W dniu 1.02.2023 o 20:33, Paul Mather pisze:
It looks like we may have a winner, folks. I built and enabled the extra TCP stacks and for the first time was able to max out my connection to the remote FreeBSD system. I get consistently higher throughput over the 15-hop WAN path to the remote FreeBSD system when using the RACK TCP stack than when using the default "freebsd" stack.Although the speeds are consistently higher when using the setting "net.inet.tcp.functions_default=rack", they are still variable. However, rather than the 3--4 MB/s I saw that kicked off this thread, I now average over 10 MB/s. I actually get the best results with "net.inet.tcp.functions_default=bbr" (having loaded tcp_bbr). That behaves very much like the Linux hosts in that speeds climb very quickly until it saturates the WAN connection. I get the same high speeds from the remote FreeBSD system using tcp_bbr as I do to the Linux hosts.

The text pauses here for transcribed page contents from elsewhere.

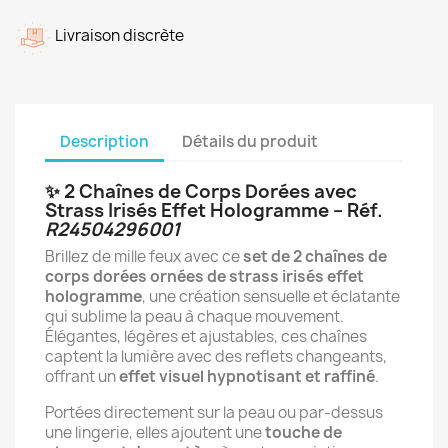
Livraison discrète
Description
Détails du produit
✨ 2 Chaînes de Corps Dorées avec
Strass Irisés Effet Hologramme – Réf.
R24504296001
Brillez de mille feux avec ce
set de 2 chaînes de
corps dorées ornées de strass irisés effet
hologramme
, une création sensuelle et éclatante
qui sublime la peau à chaque mouvement.
Élégantes, légères et ajustables, ces chaînes
captent la lumière avec des reflets changeants,
offrant un
effet visuel hypnotisant et raffiné
.
Portées directement sur la peau ou par-dessus
une lingerie, elles ajoutent une
touche de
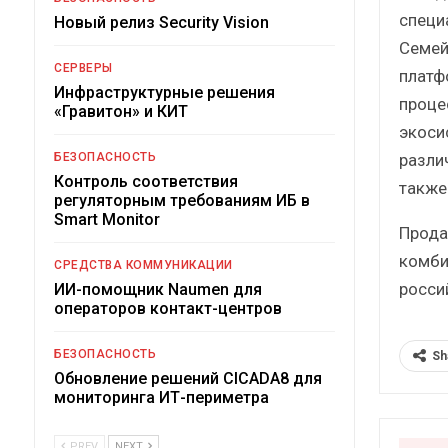
специ
Новый релиз Security Vision
Семей
СЕРВЕРЫ
платф
Инфраструктурные решения
проце
«Гравитон» и КИТ
экоси
разли
БЕЗОПАСНОСТЬ
Контроль соответствия
также
регуляторным требованиям ИБ в
Smart Monitor
Прода
комби
СРЕДСТВА КОММУНИКАЦИИ
росси
ИИ-помощник Naumen для
операторов контакт-центров
БЕЗОПАСНОСТЬ
Sh
Обновление решений CICADA8 для
мониторинга ИТ-периметра
PREV
NEXT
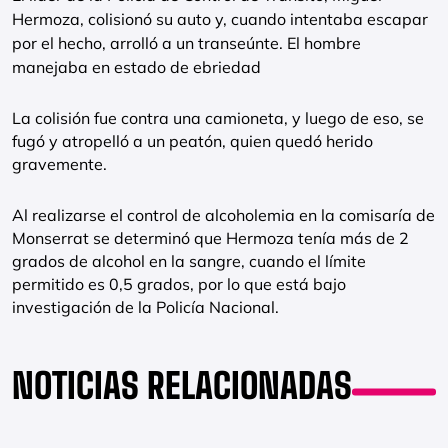
Hermoza, colisionó su auto y, cuando intentaba escapar
por el hecho, arrolló a un transeúnte. El hombre
manejaba en estado de ebriedad
La colisión fue contra una camioneta, y luego de eso, se
fugó y atropelló a un peatón, quien quedó herido
gravemente.
Al realizarse el control de alcoholemia en la comisaría de
Monserrat se determinó que Hermoza tenía más de 2
grados de alcohol en la sangre, cuando el límite
permitido es 0,5 grados, por lo que está bajo
investigación de la Policía Nacional.
NOTICIAS RELACIONADAS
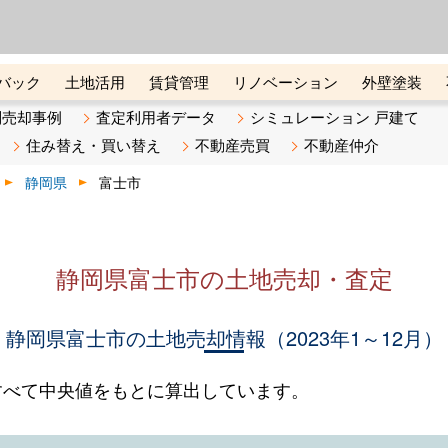
ーズ株式会社（東証グロース上
初めての方へ
ビスです 証券コード：4445
バック
土地活用
賃貸管理
リノベーション
外壁塗装
ライン講座
リビンマガジンBiz
不動産売却ご相談デスク
別売却事例
査定利用者データ
シミュレーション 戸建て
住み替え・買い替え
不動産売買
不動産仲介
静岡県
富士市
静岡県富士市の土地売却・査定
静岡県富士市の土地売却情報（2023年1～12月）
すべて中央値をもとに算出しています。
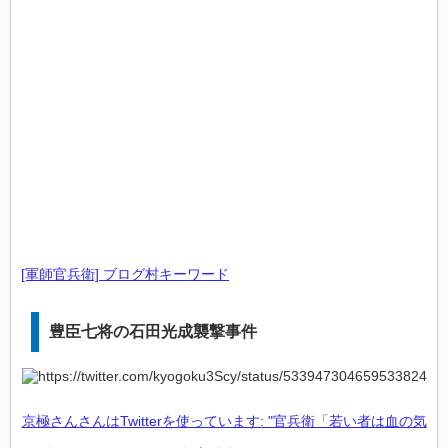
[軍師官兵衛] ブログ村キーワード
豊臣七将の石田光成襲撃事件
京極さんさんはTwitterを使っています: "官兵衛「若い者は血の気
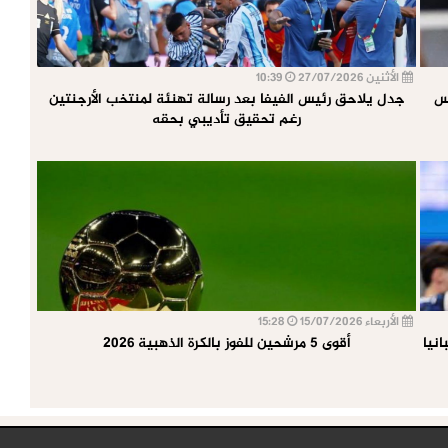
الأثنين 27/07/2026
10:39
أس
جدل يلاحق رئيس الفيفا بعد رسالة تهنئة لمنتخب الأرجنتين
رغم تحقيق تأديبي بحقه
الأربعاء 15/07/2026
15:28
نيا
أقوى 5 مرشحين للفوز بالكرة الذهبية 2026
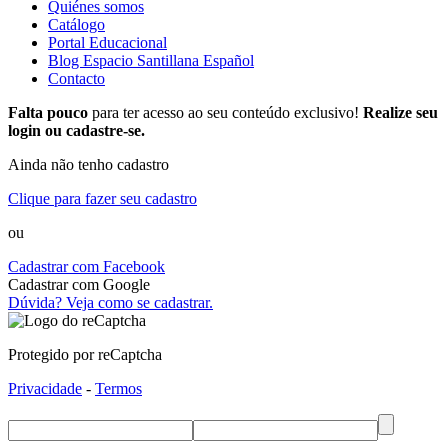
Quiénes somos
Catálogo
Portal Educacional
Blog Espacio Santillana Español
Contacto
Falta pouco
para ter acesso ao seu conteúdo exclusivo!
Realize seu
login ou cadastre-se.
Ainda não tenho cadastro
Clique para fazer seu cadastro
ou
Cadastrar com Facebook
Cadastrar com Google
Dúvida? Veja como se cadastrar.
Protegido por reCaptcha
Privacidade
-
Termos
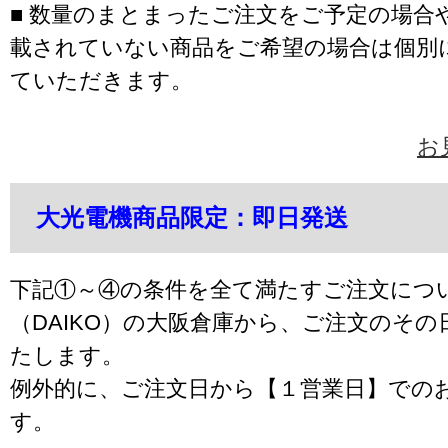
■ 数量のまとまったご注文をご予定の場合
載されていない商品をご希望の場合は個別
ていただきます。
お
大光電機商品限定：即日発送
下記①～④の条件を全て満たすご注文につ
（DAIKO）の大阪倉庫から、ご注文のそ
たします。
例外的に、ご注文日から【１営業日】での
す。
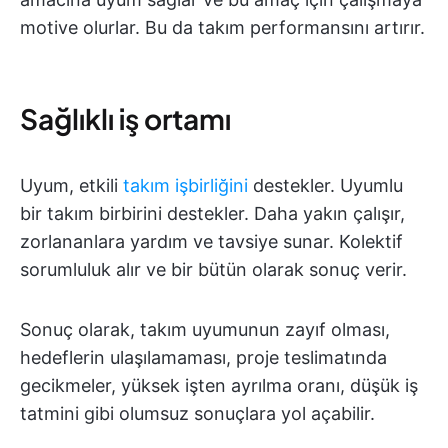
motive olurlar. Bu da takım performansını artırır.
Sağlıklı iş ortamı
Uyum, etkili
takım işbirliğini
destekler. Uyumlu
bir takım birbirini destekler. Daha yakın çalışır,
zorlananlara yardım ve tavsiye sunar. Kolektif
sorumluluk alır ve bir bütün olarak sonuç verir.
Sonuç olarak, takım uyumunun zayıf olması,
hedeflerin ulaşılamaması, proje teslimatında
gecikmeler, yüksek işten ayrılma oranı, düşük iş
tatmini gibi olumsuz sonuçlara yol açabilir.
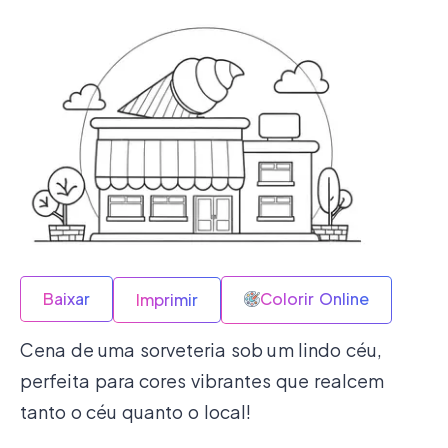
Baixar
Colorir Online
Imprimir
Cena de uma sorveteria sob um lindo céu,
perfeita para cores vibrantes que realcem
tanto o céu quanto o local!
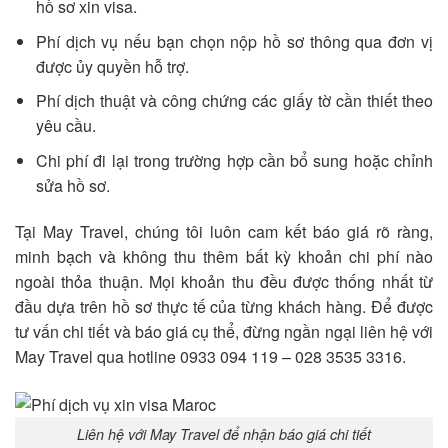
hồ sơ xin visa.
Phí dịch vụ nếu bạn chọn nộp hồ sơ thông qua đơn vị
được ủy quyền hỗ trợ.
Phí dịch thuật và công chứng các giấy tờ cần thiết theo
yêu cầu.
Chi phí đi lại trong trường hợp cần bổ sung hoặc chỉnh
sửa hồ sơ.
Tại May Travel, chúng tôi luôn cam kết báo giá rõ ràng,
minh bạch và không thu thêm bất kỳ khoản chi phí nào
ngoài thỏa thuận. Mọi khoản thu đều được thống nhất từ
đầu dựa trên hồ sơ thực tế của từng khách hàng. Để được
tư vấn chi tiết và báo giá cụ thể, đừng ngần ngại liên hệ với
May Travel qua hotline 0933 094 119 – 028 3535 3316.
Liên hệ với May Travel để nhận báo giá chi tiết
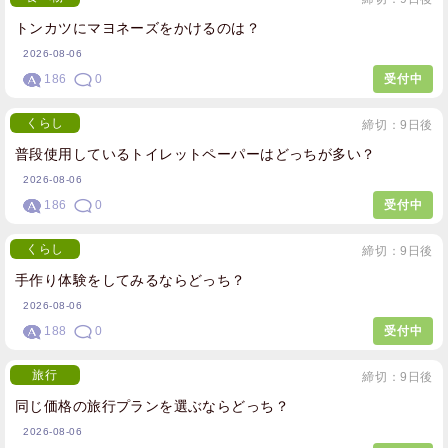
トンカツにマヨネーズをかけるのは？
2026-08-06
186
0
受付中
くらし
締切：9日後
普段使用しているトイレットペーパーはどっちが多い？
2026-08-06
186
0
受付中
くらし
締切：9日後
手作り体験をしてみるならどっち？
2026-08-06
188
0
受付中
旅行
締切：9日後
同じ価格の旅行プランを選ぶならどっち？
2026-08-06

I will stick with tcp_bbr for now as the default on my remote FreeBSD servers. It appears to put them on a par with Linux for this WAN link.
Thanks for the feedback Paul. Please bear in mind that BBR 1 which is implemented in FreeBSD is not a fair[1] congestion control algorithm. Maybe in the future, we will have BBR v2 in the stack, but for now, I don't recommend using BBR, unless you want to act slightly as a hm.... network leecher. Maybe Linux hosts behave this way, maybe they have implemented BBR v2, I am not familiar with Linux TCP stack enhancements. On the other hand, tcp_rack(4) is performant, well-tested in the FreeBSD stack, considered fair and more acceptable for a fileserver, though not ideal, ie. probably more computationally expensive and still missing some features like TCP-MD5.